Growing up in the shadows of the Cumberland Mountains, I love the sound of creeks running through the hollers and seeing the island of trees springing forth from the fog in the mornings! I am very proud to be an Appalachian American and I am very fortunate to have been able to come back home! I very passionate about my area and one of my constant prayers is for the Lord to use me to do some good for my people and community! This VALOR Seminar was very different for me as my other fellows were able to see me in my habitat. I tried to embrace the opportunity and did my best to be willing for the good and bad to be shown!
Far Southwest Virginia has been known for coal, tobacco, and cattle. These were our main economic drivers and traditions are well established in the area as one generation has passed to the next generation how to be successful. In the last 15-20 years, we have lost two of these with only cattle remaining in our area. Lee County for example grew almost 3,000 acres of burley tobacco when I was a child and this year we had about 150 acres. Coal has seen a dramatic decrease in last 10 years with many families struggling or moving away from the area. Coal once was our life blood and paid our schools and roads! Appalachians have been judged by some very harshly for being involved in these two industries. I realize both industries are not free of sin, however, these industries were not chosen by the people. They were chosen for us for the most part. Burley tobacco was brought to the Appalachians as part of the New Deal with an allotment system in place giving families a way to make cash money. In 1919, Lee County only produced 19 acres of burley tobacco and by 1949 that number was in the 2,000s. No matter how you feel about tobacco, it kept many families in the region going year from year including my family. The crop was very labor intensive, so each family had a patch of tobacco maybe an acre or maybe less. Everyone worked in burley tobacco and it was a family activity. Youth were let out of school to work in the tobacco crop. In WWII if you were a miner in the coalfields, you probably were not draft into service because the government needed you in those mines. When bloody mine strikes took place, often the government took the owners side and not the workers. I am part of the last generation who worked in tobacco and seen the highs of coal. I know how to fit the most sticks of tobacco on a wagon and when it is at the right time to start grading. I also have been in underground coal mines and on surface mines. I know how dark it is 1,000 feet down in a mine and how hardy coal miners are.

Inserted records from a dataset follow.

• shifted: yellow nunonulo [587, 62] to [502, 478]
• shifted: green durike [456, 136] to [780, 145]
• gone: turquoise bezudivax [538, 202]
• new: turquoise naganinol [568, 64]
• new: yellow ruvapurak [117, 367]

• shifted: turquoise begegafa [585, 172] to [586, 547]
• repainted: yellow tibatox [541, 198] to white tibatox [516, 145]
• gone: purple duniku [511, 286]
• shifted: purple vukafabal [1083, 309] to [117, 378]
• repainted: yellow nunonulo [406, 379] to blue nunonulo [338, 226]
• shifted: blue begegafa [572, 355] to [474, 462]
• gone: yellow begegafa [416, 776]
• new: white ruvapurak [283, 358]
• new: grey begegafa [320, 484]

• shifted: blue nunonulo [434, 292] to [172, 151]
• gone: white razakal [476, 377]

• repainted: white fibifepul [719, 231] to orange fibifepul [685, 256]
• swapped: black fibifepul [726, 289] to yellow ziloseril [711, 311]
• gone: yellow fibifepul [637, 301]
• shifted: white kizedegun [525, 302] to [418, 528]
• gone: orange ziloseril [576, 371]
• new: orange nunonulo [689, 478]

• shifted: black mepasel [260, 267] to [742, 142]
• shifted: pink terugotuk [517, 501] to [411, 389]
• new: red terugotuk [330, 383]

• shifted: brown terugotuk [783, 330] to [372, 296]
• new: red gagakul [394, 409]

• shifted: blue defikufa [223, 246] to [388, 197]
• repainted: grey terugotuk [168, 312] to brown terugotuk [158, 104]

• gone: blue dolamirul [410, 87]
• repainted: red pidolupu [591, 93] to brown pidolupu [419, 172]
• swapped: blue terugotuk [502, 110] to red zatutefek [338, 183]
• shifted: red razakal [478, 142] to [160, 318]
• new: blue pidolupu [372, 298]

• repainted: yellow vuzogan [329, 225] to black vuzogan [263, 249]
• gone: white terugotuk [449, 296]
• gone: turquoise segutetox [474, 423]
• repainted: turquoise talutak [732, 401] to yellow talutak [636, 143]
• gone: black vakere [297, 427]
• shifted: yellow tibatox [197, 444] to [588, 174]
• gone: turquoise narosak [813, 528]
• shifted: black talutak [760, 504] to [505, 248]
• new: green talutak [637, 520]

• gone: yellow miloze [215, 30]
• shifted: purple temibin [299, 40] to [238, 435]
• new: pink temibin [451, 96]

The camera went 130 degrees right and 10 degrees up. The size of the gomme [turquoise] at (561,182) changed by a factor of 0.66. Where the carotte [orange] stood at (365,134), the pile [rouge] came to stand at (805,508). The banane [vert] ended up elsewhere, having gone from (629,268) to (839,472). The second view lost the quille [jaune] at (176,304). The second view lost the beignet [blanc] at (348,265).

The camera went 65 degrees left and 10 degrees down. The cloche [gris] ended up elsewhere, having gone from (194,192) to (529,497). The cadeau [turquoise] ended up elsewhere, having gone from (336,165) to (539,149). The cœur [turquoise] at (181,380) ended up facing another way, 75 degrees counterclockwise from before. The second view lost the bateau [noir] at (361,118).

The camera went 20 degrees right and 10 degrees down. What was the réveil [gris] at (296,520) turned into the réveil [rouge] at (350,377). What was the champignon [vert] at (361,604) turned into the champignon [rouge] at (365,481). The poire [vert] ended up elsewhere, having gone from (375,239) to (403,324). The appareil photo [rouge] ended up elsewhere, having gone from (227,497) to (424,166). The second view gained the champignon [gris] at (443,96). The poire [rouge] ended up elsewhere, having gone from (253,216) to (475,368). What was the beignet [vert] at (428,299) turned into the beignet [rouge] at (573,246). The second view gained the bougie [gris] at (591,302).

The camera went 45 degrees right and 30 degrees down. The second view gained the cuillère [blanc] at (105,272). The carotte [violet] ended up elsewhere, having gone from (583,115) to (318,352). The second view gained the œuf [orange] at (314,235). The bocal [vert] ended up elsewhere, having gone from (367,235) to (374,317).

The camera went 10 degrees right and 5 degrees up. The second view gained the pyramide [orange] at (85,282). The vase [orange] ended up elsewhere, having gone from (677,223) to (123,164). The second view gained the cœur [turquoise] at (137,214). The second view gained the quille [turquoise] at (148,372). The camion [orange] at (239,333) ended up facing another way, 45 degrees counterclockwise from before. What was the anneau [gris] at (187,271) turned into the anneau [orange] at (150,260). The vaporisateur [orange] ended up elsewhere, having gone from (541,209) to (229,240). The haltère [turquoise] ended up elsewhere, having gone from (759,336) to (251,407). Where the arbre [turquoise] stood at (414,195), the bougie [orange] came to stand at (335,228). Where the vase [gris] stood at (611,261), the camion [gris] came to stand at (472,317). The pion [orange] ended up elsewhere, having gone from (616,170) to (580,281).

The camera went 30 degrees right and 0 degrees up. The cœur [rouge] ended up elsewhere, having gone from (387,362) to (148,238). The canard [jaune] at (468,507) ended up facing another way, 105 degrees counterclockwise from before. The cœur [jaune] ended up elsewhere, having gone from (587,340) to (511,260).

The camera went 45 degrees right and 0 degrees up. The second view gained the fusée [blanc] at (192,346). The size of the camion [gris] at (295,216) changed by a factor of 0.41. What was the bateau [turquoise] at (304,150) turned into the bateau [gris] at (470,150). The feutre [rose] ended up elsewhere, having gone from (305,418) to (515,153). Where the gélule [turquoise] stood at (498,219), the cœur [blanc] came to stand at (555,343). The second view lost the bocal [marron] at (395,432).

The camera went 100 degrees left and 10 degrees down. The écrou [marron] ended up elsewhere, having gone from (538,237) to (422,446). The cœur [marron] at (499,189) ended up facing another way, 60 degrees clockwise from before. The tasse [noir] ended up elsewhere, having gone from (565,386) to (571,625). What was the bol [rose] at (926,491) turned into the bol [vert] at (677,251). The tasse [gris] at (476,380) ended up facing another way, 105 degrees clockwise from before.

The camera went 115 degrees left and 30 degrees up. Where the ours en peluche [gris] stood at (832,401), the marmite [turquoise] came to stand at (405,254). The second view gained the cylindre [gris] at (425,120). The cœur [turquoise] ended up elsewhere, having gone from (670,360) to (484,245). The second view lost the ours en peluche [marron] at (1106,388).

In recent years, my beloved area has more been known for economic disparity and the center of the opioid epidemic. The counties in far Southwest Virginia and those that adjoining them in different states are in the ten percent of poorest counties in the United States. Opioids have been prescribed at a record rate in our regions. The city of Norton being was highlighted by the Washington Post for having a per capital opioid prescribed as 306 pills per person per year on average from 2006 to 2012. During our VALOR Seminar, many fellows had questions about the issues in Appalachia. Why the area was so poor? Why we had so many health issues? Why were we the center of the opioid epidemic? These are issues I see every day and work to find solutions to those that I feel I can make a difference working on. It was hard listening the group discuss these issues and their thoughts. It was a very sobering experience looking at the issues through outside eyes. I did personally gain a fresh perspective on several things and I hope the other fellows did as well.
During our VALOR Seminar, I was excited for the VALOR Fellows to experience some of my culture and see some of the movement to bring a bright future to the region. There is not one specific answer to the issues in Appalachia. During the Seminar, we were able to go to Lincoln Memorial University’s Veterinary School, which is the 30th veterinary school in the United States. The school has students from across the U.S., but has a focus on the Appalachian Region. LMU also created the Center for Animal Health in Appalachia where they focus on research of animal health in the Appalachian Region. The school has brought fresh opportunities for livestock producers and students. We also visited Will Shipley who is a young farmer I work with in my job. Will grows burley tobacco and now has branched out into hemp. He has worked to figure out how to grow hemp successfully and has started growing clones for other producers. Some other highlights Gwen and Starling Fleming welcomed us to their cattle farm and Suzanne Lawson welcomed us to their vineyard both farms are on reclaimed mine lands. The fellows were also able to watch the Trail of the Lonesome Pine Outdoor Drama in Big Stone Gap and visit the Harry S Meador Coal Museum. At the museum, we were able to meet with Tyler Hughes who shared with us about the music of the area and played for us the United Mine Workers’ theme song. He also shared about his work on alternative energy and serving on Big Stone Gap Town Council as a young man in his 20s. Overall, I hope my fellow VALOR Fellows gained understanding into the richness of Appalachian Culture and the struggles, but I hope they gained a sense of hope for the region as well!